Hmm.  Here is something that you might try if it is important that your
sampling be unbiased.

(1) Create a bijective (1-1 and onto) mapping of the natural numbers to
the set (which I will call C_k) of n-node graphs of maximum degree k.

(2) Generate a random number using your favorite random number generator,
in the range [1, |C_k|].  Then use the corresponding graph.

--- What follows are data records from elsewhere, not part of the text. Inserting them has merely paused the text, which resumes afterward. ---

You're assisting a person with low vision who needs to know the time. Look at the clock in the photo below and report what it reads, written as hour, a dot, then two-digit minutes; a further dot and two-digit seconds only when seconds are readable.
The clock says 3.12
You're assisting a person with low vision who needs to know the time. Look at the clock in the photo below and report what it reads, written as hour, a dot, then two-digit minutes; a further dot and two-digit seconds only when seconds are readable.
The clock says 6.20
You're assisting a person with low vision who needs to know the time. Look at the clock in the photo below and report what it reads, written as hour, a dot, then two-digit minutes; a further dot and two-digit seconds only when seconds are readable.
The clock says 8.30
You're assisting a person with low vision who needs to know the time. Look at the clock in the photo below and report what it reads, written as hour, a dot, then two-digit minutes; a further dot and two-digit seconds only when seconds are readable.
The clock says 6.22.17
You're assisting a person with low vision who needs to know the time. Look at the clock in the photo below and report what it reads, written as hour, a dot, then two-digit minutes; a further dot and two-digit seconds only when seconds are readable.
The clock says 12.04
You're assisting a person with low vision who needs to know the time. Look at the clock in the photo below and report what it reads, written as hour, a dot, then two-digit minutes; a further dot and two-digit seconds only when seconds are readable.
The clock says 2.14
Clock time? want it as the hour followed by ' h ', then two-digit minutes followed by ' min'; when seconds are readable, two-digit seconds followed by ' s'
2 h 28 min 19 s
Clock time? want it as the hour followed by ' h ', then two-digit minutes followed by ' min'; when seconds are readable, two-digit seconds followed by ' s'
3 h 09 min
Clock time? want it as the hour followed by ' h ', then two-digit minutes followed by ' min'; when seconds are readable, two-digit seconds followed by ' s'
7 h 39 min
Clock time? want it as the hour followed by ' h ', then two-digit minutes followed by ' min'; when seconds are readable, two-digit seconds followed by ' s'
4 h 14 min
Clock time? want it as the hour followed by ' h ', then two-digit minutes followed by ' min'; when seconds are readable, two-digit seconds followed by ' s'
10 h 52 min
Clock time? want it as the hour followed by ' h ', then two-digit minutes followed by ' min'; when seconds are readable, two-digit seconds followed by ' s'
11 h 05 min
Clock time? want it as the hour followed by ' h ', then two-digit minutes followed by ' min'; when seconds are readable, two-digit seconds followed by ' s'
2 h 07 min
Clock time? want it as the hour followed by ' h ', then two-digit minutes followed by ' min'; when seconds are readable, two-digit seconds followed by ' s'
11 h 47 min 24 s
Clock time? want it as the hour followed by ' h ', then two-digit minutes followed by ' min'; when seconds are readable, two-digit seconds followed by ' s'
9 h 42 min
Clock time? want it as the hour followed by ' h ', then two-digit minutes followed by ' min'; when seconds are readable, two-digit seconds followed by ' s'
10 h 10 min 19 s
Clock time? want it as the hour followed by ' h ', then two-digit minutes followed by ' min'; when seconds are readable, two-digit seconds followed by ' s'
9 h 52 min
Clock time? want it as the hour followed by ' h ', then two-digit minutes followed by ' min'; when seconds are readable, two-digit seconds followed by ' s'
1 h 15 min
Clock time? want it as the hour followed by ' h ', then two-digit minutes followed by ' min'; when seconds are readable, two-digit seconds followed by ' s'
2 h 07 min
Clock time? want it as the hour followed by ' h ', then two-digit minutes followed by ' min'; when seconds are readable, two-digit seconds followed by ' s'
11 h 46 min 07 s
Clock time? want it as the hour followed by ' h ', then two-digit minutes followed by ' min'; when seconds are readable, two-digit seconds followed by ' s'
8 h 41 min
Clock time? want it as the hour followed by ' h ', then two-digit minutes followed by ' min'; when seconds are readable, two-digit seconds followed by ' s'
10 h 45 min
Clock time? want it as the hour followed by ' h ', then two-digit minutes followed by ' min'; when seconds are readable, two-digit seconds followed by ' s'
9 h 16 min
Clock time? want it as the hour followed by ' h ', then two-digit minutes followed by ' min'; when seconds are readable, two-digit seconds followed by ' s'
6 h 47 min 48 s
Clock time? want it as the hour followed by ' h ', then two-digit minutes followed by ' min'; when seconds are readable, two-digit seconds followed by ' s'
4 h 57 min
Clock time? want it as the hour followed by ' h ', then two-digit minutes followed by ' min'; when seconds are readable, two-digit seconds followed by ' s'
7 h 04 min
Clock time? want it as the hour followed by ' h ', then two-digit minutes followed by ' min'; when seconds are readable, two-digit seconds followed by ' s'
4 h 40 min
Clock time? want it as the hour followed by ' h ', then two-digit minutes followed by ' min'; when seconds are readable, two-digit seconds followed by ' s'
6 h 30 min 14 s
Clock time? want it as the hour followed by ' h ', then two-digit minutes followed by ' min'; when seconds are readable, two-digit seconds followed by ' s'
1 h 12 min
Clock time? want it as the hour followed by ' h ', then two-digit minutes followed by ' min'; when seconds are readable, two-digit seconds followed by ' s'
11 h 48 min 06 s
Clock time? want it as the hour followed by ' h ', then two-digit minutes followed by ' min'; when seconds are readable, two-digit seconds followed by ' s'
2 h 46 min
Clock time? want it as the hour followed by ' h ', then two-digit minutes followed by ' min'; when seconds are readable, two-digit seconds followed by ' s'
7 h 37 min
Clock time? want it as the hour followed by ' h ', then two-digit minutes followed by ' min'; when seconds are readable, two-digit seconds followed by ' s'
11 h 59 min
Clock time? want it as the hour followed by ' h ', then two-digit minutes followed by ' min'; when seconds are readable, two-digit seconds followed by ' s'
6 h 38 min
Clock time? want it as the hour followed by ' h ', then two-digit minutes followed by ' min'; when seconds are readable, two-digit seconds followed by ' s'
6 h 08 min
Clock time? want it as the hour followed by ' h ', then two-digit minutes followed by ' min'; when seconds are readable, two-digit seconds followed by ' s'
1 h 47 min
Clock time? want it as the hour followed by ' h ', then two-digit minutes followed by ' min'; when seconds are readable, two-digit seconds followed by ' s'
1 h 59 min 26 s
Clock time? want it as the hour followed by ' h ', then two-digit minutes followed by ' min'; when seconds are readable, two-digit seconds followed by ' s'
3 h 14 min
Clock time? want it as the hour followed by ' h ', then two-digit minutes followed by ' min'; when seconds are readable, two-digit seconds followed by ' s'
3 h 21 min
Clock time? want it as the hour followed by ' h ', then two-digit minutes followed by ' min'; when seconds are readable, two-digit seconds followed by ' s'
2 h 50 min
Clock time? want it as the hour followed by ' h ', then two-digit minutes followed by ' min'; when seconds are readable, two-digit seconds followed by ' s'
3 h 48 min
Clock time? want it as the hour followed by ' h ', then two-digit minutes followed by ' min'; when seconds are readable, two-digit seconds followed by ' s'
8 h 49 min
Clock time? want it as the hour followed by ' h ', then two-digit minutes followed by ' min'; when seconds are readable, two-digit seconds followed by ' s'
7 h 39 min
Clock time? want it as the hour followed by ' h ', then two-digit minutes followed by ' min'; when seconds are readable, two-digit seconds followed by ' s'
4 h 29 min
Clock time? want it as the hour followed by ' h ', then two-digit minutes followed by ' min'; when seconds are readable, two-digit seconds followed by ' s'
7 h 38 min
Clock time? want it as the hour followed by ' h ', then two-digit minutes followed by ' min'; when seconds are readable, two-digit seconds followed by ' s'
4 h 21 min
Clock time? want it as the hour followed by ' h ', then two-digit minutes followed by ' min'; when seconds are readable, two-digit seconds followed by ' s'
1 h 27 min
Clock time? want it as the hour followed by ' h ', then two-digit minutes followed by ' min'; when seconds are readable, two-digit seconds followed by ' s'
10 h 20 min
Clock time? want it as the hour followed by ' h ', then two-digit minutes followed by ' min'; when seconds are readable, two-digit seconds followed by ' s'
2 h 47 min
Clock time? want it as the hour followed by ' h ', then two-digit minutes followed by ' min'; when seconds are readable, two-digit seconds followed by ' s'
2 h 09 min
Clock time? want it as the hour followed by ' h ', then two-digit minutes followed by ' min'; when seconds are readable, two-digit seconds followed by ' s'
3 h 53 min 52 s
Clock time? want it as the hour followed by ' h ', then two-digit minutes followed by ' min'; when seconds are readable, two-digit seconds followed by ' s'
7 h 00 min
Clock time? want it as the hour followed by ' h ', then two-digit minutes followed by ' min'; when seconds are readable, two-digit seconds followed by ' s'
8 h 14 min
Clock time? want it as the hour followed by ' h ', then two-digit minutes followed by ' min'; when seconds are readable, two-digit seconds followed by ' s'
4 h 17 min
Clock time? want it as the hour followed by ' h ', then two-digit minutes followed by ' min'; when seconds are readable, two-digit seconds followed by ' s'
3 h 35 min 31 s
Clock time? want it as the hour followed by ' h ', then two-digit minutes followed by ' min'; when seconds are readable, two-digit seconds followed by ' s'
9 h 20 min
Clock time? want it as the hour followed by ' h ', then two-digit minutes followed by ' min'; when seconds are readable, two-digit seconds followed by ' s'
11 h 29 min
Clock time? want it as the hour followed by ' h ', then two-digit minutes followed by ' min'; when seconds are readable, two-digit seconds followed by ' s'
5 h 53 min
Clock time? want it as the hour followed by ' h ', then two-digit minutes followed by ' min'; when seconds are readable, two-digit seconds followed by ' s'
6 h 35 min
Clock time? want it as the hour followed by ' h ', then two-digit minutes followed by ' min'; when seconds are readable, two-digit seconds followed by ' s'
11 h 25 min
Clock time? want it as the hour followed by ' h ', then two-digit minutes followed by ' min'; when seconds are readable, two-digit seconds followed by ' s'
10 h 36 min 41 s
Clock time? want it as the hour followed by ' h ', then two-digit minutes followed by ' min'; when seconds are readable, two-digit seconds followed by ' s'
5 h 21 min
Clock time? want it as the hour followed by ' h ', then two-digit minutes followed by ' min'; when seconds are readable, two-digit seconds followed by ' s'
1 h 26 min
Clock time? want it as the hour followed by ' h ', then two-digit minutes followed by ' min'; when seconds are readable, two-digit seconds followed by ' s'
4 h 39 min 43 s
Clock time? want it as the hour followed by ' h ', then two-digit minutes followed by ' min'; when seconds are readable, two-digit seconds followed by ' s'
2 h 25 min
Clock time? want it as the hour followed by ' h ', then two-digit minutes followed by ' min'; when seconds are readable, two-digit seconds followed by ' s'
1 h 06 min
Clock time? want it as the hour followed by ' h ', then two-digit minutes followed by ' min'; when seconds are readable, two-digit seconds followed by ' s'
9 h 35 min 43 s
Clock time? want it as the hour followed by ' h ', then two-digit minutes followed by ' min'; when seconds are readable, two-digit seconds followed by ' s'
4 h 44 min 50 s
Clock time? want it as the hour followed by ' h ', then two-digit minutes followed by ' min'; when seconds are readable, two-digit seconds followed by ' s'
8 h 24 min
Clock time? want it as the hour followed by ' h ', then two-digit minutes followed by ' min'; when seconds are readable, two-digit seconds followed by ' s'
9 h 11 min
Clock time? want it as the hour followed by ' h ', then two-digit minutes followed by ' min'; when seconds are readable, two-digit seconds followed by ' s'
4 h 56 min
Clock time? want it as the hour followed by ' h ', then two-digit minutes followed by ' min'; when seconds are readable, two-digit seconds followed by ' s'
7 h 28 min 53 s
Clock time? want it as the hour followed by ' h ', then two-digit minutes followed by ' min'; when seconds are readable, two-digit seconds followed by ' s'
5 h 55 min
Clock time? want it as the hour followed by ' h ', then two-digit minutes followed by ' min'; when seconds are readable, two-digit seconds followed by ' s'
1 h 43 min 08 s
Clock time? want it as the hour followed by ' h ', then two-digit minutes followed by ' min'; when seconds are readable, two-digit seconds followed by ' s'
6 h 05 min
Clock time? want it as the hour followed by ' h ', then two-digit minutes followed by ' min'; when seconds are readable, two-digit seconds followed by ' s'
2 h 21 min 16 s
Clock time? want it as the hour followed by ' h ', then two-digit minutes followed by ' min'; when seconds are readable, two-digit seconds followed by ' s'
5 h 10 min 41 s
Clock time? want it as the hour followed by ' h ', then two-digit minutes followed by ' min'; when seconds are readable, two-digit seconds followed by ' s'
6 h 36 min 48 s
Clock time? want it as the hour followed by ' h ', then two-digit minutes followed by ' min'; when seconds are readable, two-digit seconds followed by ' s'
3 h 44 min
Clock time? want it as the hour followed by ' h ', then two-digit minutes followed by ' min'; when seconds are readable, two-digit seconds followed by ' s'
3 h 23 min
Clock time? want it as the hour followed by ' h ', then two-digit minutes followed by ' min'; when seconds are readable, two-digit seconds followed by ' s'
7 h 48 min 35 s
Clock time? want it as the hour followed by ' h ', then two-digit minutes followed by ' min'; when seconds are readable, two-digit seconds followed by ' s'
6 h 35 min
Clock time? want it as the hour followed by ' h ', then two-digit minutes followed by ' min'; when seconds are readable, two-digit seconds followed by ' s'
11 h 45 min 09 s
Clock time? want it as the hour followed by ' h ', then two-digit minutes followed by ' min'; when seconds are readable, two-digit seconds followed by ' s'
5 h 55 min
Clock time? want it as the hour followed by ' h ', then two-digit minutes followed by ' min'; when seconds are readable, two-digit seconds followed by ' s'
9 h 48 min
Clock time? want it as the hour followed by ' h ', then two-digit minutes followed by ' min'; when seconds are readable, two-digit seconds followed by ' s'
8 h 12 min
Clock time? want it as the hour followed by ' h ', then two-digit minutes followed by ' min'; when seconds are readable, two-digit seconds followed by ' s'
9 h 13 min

The downside of this method is that I don't immediately know of a clever 
way to create such a mapping, although there might be one.  :(

Here's an easier version of the above, although less elegant:

(1) Create a bijective mapping of numbers to n-node graphs by associating
each possible edge with a bit in a binary number (with n(n-1) bits,
naturally), so the bit is 1 if the edge exists and 0 otherwise;
unfortunately this means that you're not guaranteed that a given number
corresponds to a connected graph (or, for that matter, that it has maximum
degree k).

(2) Generate a random number in the range [2^(n-2) - 1, 2^(n(n-1))].  
Test to see whether the corresponding graph is connected and has max
degree k; if so, you're good, otherwise, chuck it out.  The efficiency of
this method will depend on what proportion of graphs are connected
and have max degree k.  The number of graphs with max degree k is
something like 2^(kn), but I don't have a good idea of how many of those
will be connected.  (My guess is "most of them", but that's pretty vague,
I know.)

The reason why you make the lower edge of the range 2^(n-2) - 1 rather
than something more obvious, like 0, is that any connected graph must have
at least n-1 edges (--> number must have >= n-1 '1' bits), and thus the
smallest number which can correspond to a connected graph is the one in
which the first n-1 digits (that is, digits 0 through n-2) are all
1.  This is basically an easy way to quickly eliminate a small chunk of
the space which is useless.

There are probably a number of clever things which one could do to make
this second version more spiffy (i.e., to eliminate other useless pieces
of the space of n-node graphs) but that should do for a start.

Probably more than you really wanted, but what the heck.  :)  Have fun.

Joshua

address@hidden Per Obscurius...cs.uoregon.edu/~jmadden
    Joshua Madden: Information Scientist, Musician, Philosopher-At-Tall
It's that moment of dawning comprehension that I live for--Bill Watterson
My opinions are too rational and insightful to be those of any organization.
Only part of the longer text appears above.